During the 2008 incident, significant confusion existed regarding which level of melamine in food presents a human health risk. Communication relative to the levels protective of health was made additionally difficult by the fact that countries in some cases published different “action” levels; some countries even used any melamine concentration detected as a signal for action. It is important for authorities to present clear, understandable reasoning for any action or nonaction taken. There is a need for a common understanding of the underlying science that ideally leads to one harmonized international set of limits in food and feed, typically achieved through the Codex Alimentarius Commission.

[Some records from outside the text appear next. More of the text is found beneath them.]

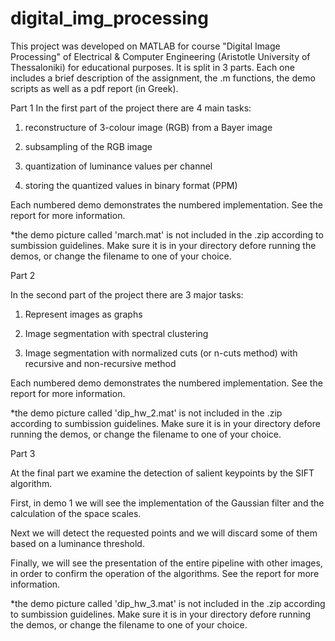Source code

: # digital_img_processing

This project was developed on MATLAB for course "Digital Image Processing" of Electrical & Computer Engineering (Aristotle University of Thessaloniki) for educational purposes. It is split in 3 parts. 
Each one includes a brief description of the assignment, the .m functions, the demo scripts as well as a pdf report (in Greek).

Part 1
In the first part of the project there are 4 main tasks:

1) reconstructure of 3-colour image (RGB) from a Bayer image

2) subsampling of the RGB image

3) quantization of luminance values ​​per channel

4) storing the quantized values ​​in binary format (PPM)

Each numbered demo demonstrates the numbered implementation. See the report for more information. 
 
*the demo picture called 'march.mat' is not included in the .zip according to sumbission guidelines. Make sure it is in your directory defore running
the demos, or change the filename to one of your choice. 


Part 2

In the second part of the project there are 3 major tasks:

1) Represent images as graphs

2) Image segmentation with spectral clustering

3) Image segmentation with  normalized cuts (or n-cuts method) with recursive and non-recursive method

Each numbered demo demonstrates the numbered implementation. See the report for more information. 

*the demo picture called 'dip_hw_2.mat' is not included in the .zip according to sumbission guidelines. Make sure it is in your directory defore running
the demos, or change the filename to one of your choice. 

Part 3

At the final part we examine the detection of salient keypoints by the SIFT algorithm. 

First, in demo 1 we will see the implementation of the Gaussian filter and the calculation of the space scales.

Next we will detect the requested points and we will discard some of them based on a luminance threshold.

Finally, we will see the presentation of the entire pipeline with other images, in order to confirm the operation of the algorithms. See the report for more information. 

*the demo picture called 'dip_hw_3.mat' is not included in the .zip according to sumbission guidelines. Make sure it is in your directory defore running
the demos, or change the filename to one of your choice. 
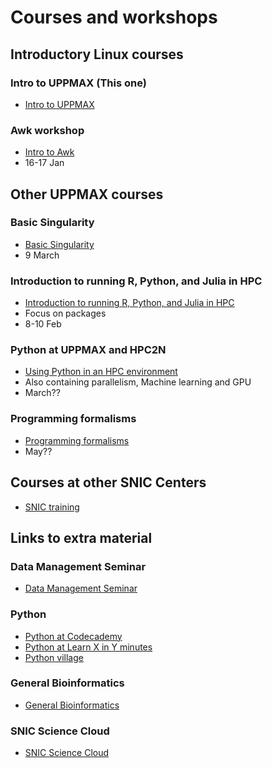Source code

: # Courses and workshops


##    Introductory Linux courses
### Intro to UPPMAX (This one)
- [Intro to UPPMAX](https://www.uppmax.uu.se/support/courses-and-workshops/introductory-course-winter-2023/)

### Awk workshop
- [Intro to Awk](https://www.uppmax.uu.se/support/courses-and-workshops/awk-workshop/)
- 16-17 Jan
##    Other UPPMAX courses
###  Basic Singularity
- [Basic Singularity](https://www.uppmax.uu.se/support/courses-and-workshops/singularity-workshop-announcement/)
- 9 March
### Introduction to running R, Python, and Julia in HPC
- [Introduction to running R, Python, and Julia in HPC](https://www.uppmax.uu.se/support/courses-and-workshops/r-python-julia)
- Focus on packages
- 8-10 Feb

### Python at UPPMAX and HPC2N
- [Using Python in an HPC environment](https://uppmax.github.io/HPC-python/index.html)
- Also containing parallelism, Machine learning and GPU
- March??


### Programming formalisms
- [Programming formalisms](https://www.uppmax.uu.se/support/courses-and-workshops/programming-formalisms/)
- May??

## Courses at other SNIC Centers
- [SNIC training](http://snicdocs.nsc.liu.se/wiki/Training)


##    Links to extra material
###        Data Management Seminar
- [Data Management Seminar](https://www.uppmax.uu.se/support/courses-and-workshops/#tocjump_046728919125111124_0)

###        Python
- [Python at Codecademy](https://www.codecademy.com/)
- [Python at Learn X in Y minutes](https://learnxinyminutes.com/docs/python/)
- [Python village](https://rosalind.info/problems/list-view/?location=python-village)
###        General Bioinformatics
- [General Bioinformatics](https://rosalind.info/problems/list-view/)
###        SNIC Science Cloud
- [SNIC Science Cloud](https://github.com/SNICScienceCloud/technical-training)


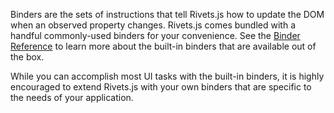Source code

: Binders are the sets of instructions that tell Rivets.js how to update the DOM when an observed property changes. Rivets.js comes bundled with a handful commonly-used binders for your convenience. See the [Binder Reference](/docs/reference/) to learn more about the built-in binders that are available out of the box.

While you can accomplish most UI tasks with the built-in binders, it is highly encouraged to extend Rivets.js with your own binders that are specific to the needs of your application.
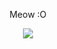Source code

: <div align="center">
    <p align="center">Meow :O</p>
    <img src="https://github-readme-stats.vercel.app/api?username=aaaaaaaj&layout=compact&theme=dark&hide_border=true&bg_color=00000000&text_color=909090&title_color=909090">
</div> 
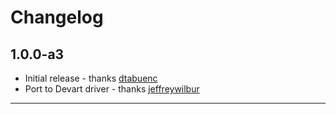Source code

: # Changelog

## 1.0.0-a3

* Initial release - thanks [dtabuenc]
* Port to Devart driver - thanks [jeffreywilbur]



---

[dtabuenc]: https://github.com/dtabuenc
[jeffreywilbur]: https://github.com/jeffreywilbur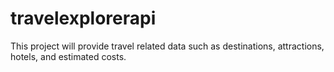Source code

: # travelexplorerapi
This project will provide travel related data such as destinations, attractions, hotels, and estimated costs.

Ensuring food safety to protect public health

Some 68 countries have taken different restrictive trade measures against a range of food products originating from China. These were introduced at the onset of the event in September 2008. Several months later, questions still remain as to when and how to consider this incident under control. For many trading partner countries, it is difficult to assess the safety of future supplies and to decide on what basis to lift the restrictive measures imposed. For the Chinese authorities, demonstrating that the measures they have put in place will ensure an appropriate level of confidence in the future safety of food products is also posing a challenge.

This incident has clearly demonstrated a need to develop, at the international level, risk-based import-inspection systems. In addition, guidance regarding the necessary measures to demonstrate, with a certain degree of confidence, the appropriate levels of safety when a major food-safety event has seriously shaken confidence in the capabilities of a system to ensure the safety of the food it produces.

This incident has also clearly demonstrated that food safety can only be ensured if all the stakeholders along the food chain are sharing information and data in a timely manner.